READING PASSAGE:
By all means, we ought to lament and mourn what we are. The evil, the unbelief, the vileness we know is in us is reason to mourn. But the knowledge of what we are in ourselves should never eclipse the blessed revelation of grace and salvation in Christ. Our great God, by the mighty operations of His grace, by the saving revelation of His dear Son, turns fasting into feasting and mourning into praise, giving “joy, and gladness, and cheerful feasts” in our souls (Zechariah 8:19).

 

Rejoice

 

If I have read the Book of God correctly, it is the intent of our God, in everything revealed in Holy Scripture, to comfort His people, to encourage us to believe Him, and to promote in us the blessed “joy of faith” in Christ. His word to us is, “Rejoice!...Rejoice in the Lord alway; and again I say, Rejoice!…Rejoice, because your names are written in heaven!...Rejoice in hope of the glory of God!... Rejoice evermore!... Let us be glad and rejoice, and give honour to” God our Savior!

 

In fact, if we would “walk worthy of the Lord unto all pleasing,” if we would honor our God as His children in this world, God the Holy Spirit tells us that we must do so by — “Giving thanks unto the Father, which hath made us meet to be partakers of the inheritance of the saints in light: Who hath delivered us from the power of darkness, and hath translated us into the kingdom of His dear Son: In whom we have redemption through His blood, even the forgiveness of sins” (Colossians 1:10-14).

WORK INSTRUCTION A: Name the things that the passage on rejoicing says we know are in us and give us reason to mourn.
The listing below has no connection to the passage on rejoicing.

MATERIAL PROVIDED:
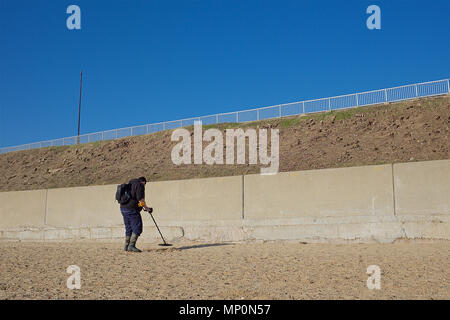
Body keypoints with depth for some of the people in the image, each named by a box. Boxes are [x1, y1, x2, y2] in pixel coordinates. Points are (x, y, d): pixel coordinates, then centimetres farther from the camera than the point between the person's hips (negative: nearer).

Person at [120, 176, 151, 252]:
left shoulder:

WORK INSTRUCTION B: Output the keypoint listing above line for line, without changes, and leave out the picture.

EXPECTED OUTPUT A: The evil, the unbelief, and the vileness.

EXPECTED OUTPUT B:
Body keypoints with depth for some of the people in the image, each named by a box. Boxes are [x1, y1, x2, y2] in pixel coordinates. Points are (x, y, d): pixel coordinates, then centimetres farther from the camera than the point between the person's hips (negative: nearer).

Person at [120, 176, 151, 252]:
left shoulder:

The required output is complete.